Speech is certainly free. There are rights and laws guaranteeing it, in a multitude of constitutions across the globe. People have laid down their lives to keep its banner flying high. Humanitarian organizations and governments are striving relentlessly to uphold ‘free speech’ in a ‘free world’. Media is all for free speech. It is, in fact, their bread and butter. As you can see, you are free to say anything you wish to, as long as you are not espousing hate, not promoting violence and intolerance, not committing acts of slander and sedition and not threatening the society or community in any way.
One person’s or a group of persons’ legitimate opinions and ideas may be gravely offensive and even harmful to another person or group of persons. And going by the levels of intolerance in the free world, it may even have dire consequences for the mind behind that idea. In the case of the cartoonists from Charlie Hebdo, it was their lives. In the case of Devansh Mehta of St. Stephen’s College, it was his department award.

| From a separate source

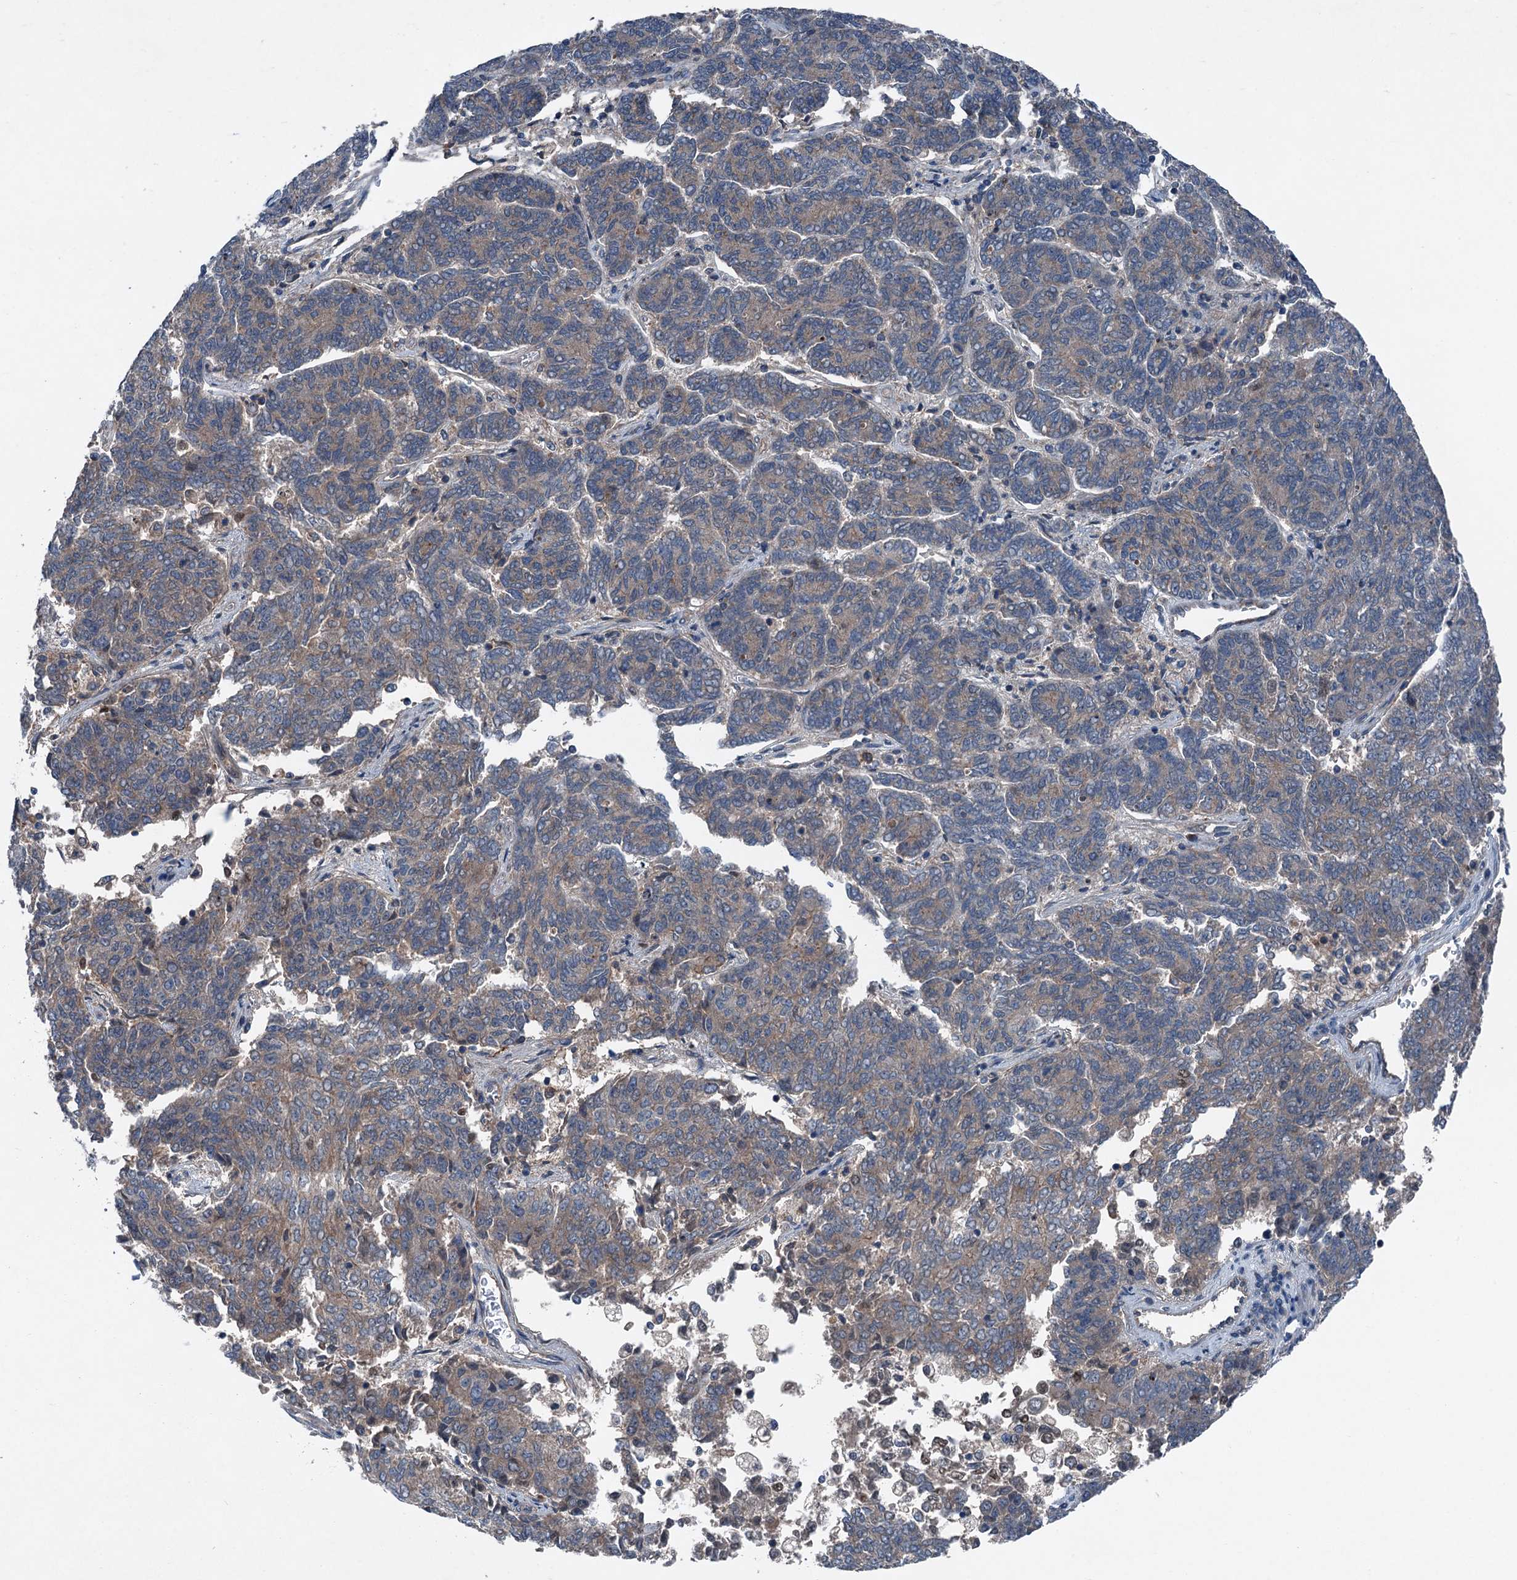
{"staining": {"intensity": "moderate", "quantity": ">75%", "location": "cytoplasmic/membranous"}, "tissue": "endometrial cancer", "cell_type": "Tumor cells", "image_type": "cancer", "snomed": [{"axis": "morphology", "description": "Adenocarcinoma, NOS"}, {"axis": "topography", "description": "Endometrium"}], "caption": "Immunohistochemical staining of human adenocarcinoma (endometrial) shows medium levels of moderate cytoplasmic/membranous staining in approximately >75% of tumor cells. (DAB IHC, brown staining for protein, blue staining for nuclei).", "gene": "SLC2A10", "patient": {"sex": "female", "age": 80}}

So should we stop having ideas at all? Is it time for a universal, one-size-fits-all approach to world affairs? One world, one idea? An antiquated thought in the 21st century, where economies are majorly driven by innovations and ideas! Or should we have ideas and not voice them, just because some people may not accept them? An equally absurd thought, suggestive of stagnant minds in a stagnant society!
Making free speech a cover for insensitive hate-mongering or vendetta against specific belief systems, religions, ethnicities, cultures or practices, is not freedom. Instead, it is a blatant abuse of the power freedom grants a person. When blended with the threads of morality, free speech becomes a beautiful fabric which can serve to bring together this world and not further divide it. For this fabric to remain one and not become a blanket stifling specific people, tolerance for someone else’s point of view is equally important. For the peaceful coexistence of contrasting ideas and evolution of novel thought, people must learn to listen to what other people have to say.
Amidst all the conundrum of ensuring free speech, all the laws, ordinances, protests, debates, memorandums, notices and what not, free speech has merely become an elaborate farce. For this freebie, morality and tolerance are the only two conditions which must apply.